Greyhound

“Greyhound”

Much earlier this year I remember watching the trailer for “Greyhound” and thinking, golly, that sure looks like C.S. Forester’s book, The Good Shepherd.

I may have mentioned somewhere in this blog that I’m a long-time fan of C.S. Forester. I forget exactly when I first read Forester’s The Good Shepherd, but I was probably in my 20s. Forester’s books carried a blurb by Ernest Hemingway to the effect that, “I recommend Forester to every literate I know.”

Well, I’m going to recommend “Greyhound” to everyone I know.

Before watching it, I read some of the reviews. One thing that struck me, among the negative reviews, was a fairly consistent complaint that the film was shallow and lacked character development. 

I have no idea what the reviewers mean by that. Perhaps I’m merely a fly-over country Neanderthal who learned everything I know about writing by reading great writers. I’m not an MFA, so I developed whatever poor talent I have as a writer by writing and by osmosis, if you will. A lot of my favorite writers had their heyday before 1970. Again, maybe that makes me a Neanderthal, but because of that I have a different perspective on stories like this.

To me, the story is done very much in the style of what one might consider not merely movies of the early 1940s, but from a 1940s perspective, period. (You wonder what the movie would have looked like in black and white.) In that, Hanks’ adaptation was faithful to Forester’s work. People who grew up in the shadow of World War II may see more in this movie than younger folks, because of shared cultural context. Folks who study World War II will also get it. Perhaps, though, that lack of shared context underlies some of the negative criticism about character development.
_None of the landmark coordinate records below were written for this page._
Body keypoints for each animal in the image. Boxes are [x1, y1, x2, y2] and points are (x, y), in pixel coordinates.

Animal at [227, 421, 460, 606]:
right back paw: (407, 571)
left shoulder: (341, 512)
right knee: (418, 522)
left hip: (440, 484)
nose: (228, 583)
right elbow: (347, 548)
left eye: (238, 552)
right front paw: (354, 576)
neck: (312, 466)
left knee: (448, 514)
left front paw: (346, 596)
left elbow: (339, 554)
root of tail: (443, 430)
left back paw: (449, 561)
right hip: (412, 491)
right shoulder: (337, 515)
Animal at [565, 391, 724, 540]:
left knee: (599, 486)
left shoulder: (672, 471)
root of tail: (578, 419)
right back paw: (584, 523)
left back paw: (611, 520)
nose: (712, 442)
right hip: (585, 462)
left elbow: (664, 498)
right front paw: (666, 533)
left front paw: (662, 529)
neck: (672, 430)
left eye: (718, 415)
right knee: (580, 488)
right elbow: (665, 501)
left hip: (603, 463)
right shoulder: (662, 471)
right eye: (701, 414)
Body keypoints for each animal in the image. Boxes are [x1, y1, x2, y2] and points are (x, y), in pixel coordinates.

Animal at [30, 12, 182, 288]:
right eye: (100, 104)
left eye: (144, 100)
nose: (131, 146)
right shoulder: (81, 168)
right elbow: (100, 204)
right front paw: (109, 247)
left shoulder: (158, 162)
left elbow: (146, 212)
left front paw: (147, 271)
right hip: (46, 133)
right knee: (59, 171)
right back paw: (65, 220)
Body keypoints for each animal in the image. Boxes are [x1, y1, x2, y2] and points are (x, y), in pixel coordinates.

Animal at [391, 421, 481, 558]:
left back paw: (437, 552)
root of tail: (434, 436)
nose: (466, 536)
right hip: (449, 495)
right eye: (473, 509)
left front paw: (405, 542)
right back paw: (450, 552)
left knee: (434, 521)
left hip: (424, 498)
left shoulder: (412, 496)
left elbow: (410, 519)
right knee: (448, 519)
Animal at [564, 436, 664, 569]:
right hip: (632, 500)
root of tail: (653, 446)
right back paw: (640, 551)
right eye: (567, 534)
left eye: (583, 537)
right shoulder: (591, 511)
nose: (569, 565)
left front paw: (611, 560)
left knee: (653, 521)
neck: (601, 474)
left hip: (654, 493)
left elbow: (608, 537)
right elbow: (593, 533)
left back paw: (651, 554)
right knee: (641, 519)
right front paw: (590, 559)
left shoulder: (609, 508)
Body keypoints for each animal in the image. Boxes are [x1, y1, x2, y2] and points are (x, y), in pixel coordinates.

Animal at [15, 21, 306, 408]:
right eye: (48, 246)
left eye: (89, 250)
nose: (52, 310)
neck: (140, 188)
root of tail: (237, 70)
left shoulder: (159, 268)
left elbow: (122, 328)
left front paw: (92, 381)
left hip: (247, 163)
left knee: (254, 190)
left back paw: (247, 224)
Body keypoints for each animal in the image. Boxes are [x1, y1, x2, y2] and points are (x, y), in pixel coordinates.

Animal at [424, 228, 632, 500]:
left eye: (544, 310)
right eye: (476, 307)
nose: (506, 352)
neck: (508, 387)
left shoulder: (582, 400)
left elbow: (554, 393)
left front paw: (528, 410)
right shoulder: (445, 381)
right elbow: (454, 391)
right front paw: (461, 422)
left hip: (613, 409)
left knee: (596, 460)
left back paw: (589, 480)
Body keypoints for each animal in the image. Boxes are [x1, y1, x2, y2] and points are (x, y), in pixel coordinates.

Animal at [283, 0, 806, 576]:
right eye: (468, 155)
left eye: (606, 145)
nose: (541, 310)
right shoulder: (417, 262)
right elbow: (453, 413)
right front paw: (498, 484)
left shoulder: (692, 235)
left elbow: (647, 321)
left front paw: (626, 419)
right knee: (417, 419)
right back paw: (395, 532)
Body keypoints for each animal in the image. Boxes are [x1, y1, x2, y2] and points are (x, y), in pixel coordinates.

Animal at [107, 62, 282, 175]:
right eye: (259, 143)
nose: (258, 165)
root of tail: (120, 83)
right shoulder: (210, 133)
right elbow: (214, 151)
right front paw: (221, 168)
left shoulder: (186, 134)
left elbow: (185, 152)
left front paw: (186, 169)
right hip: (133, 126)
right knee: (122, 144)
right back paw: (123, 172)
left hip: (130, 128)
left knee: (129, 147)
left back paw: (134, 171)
For most people this movie may be something like opening a window back in time. That window will be the size of your TV screen. Through it, you can observe events as they happened aboard the USS Greyhound. In the North Atlantic. In February, 1942. Understanding and interpreting what you see, as well as the characters in the story, will depend solely on your powers of observation through that window, and whatever other knowledge you bring with you.

In short, don’t expect this story to tell you what is happening. It’s going to bloody well show you. My advice? Hang on and pay attention.

Via the story, you will witness a period of about 50 hours of extremely intense and unrelenting action and danger. During that time the captain and crew of the Greyhound aren’t focused on their feelies; they’re focused on doing their job. That job is protecting the convoy they are escorting from marauding U-boats while staying alive in a North Atlantic winter. In that situation “character development” focuses on how people do their jobs, what it costs them to do their jobs, and the choices they make to continue to do their jobs. 

I used the word “feelies” very deliberately. There’s a scene in the movie that illustrates my choice perfectly: a very young telephone talker, whose job is to repeat messages and convey information between the captain and various departments, sneezes and garbles a message at a crucial point. He asks for a repeat, causing a delay. After that, one of his officers takes him aside and tells him, quietly but firmly, that if he can’t do the job he will be relieved.

The officer wasn’t being insensitive or uncaring. Quite the opposite, in fact. In that context, the lives of the crew, and the success of their mission, which is the protection of a convoy from those who would destroy it, absolutely depends on doing your job, whatever it might be, whatever the personal cost, and doing it the way you’re trained to do it. You don’t do that job, people will die. What seems superficially insensitive reflects the reality of the situation.

I’m trying to keep you alive, sailor. That’s the underlying message. “Character development”? You’re looking right at it. I mean, right at it. As it is made.

You want to feel something, feel that. Feel what it costs you to be a teenager with responsibilities, even in a relatively “minor” job, that might mean life or death not only for you but for your shipmates. It’s not something that we, today, in 2020, understand all that well. That’s at least partly because those teenage kids in 1942 went out and shouldered that burden and bore that cost. They developed their characters, and those who survived came home and built the world we have today.

If you allow it, Tom Hanks and “Greyhound” will let you experience a little of what that was like for our fathers and grandfathers and, increasingly, sadly, our vanishing great-grandfathers.

So, shallow characterization? Maybe. I hope I’ve made it clear that there’s a different way to look at that issue in this story.

On a techie level, hope you have a big-screen TV with a good sound system, because the CGI is simply off the charts! Some critics found the CGI “unbelievable in places.” I’d like them to be a little more specific, since otherwise that’s just a cheap shot. Personally I think if I’d seen this in the theater, I would’ve found myself wishing I had a life preserver. That water looked awfully real to me.

One minor note: near the end of the film there’s a shot of Greyhound where her bow is visible, and so is her hull number: 548. Greyhound is portrayed as a Fletcher-class destroyer, but if you look it up (just google “DD-548”) you find that there is no destroyer with the number 548. For some reason the Navy didn’t use it. But that’s perfect. DD-548 is the Greyhound. She doesn’t have to be any other destroyer but herself.

Watch the movie. But maybe keep a life preserver handy, just in case. Even in the safety of your own home.